Reproduce the text of the listing, changing "Aide" to "Assistance" and keeping everything else the same. Leave out the pictures.

RECORDS SHOWN:
BEGIN
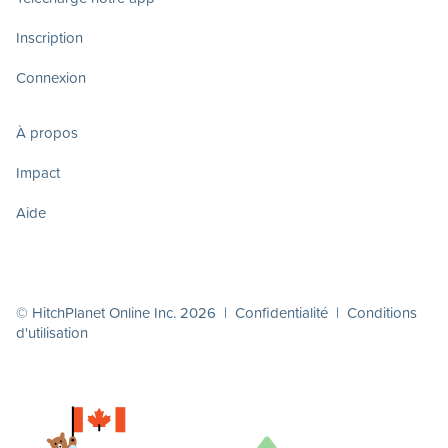
Inscription
Connexion
À propos
Impact
Aide
© HitchPlanet Online Inc. 2026 |
Confidentialité
|
Conditions
d'utilisation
END
EXERCISE RESULT:
Inscription
Connexion
À propos
Impact
Assistance
© HitchPlanet Online Inc. 2026 |
Confidentialité
|
Conditions
d'utilisation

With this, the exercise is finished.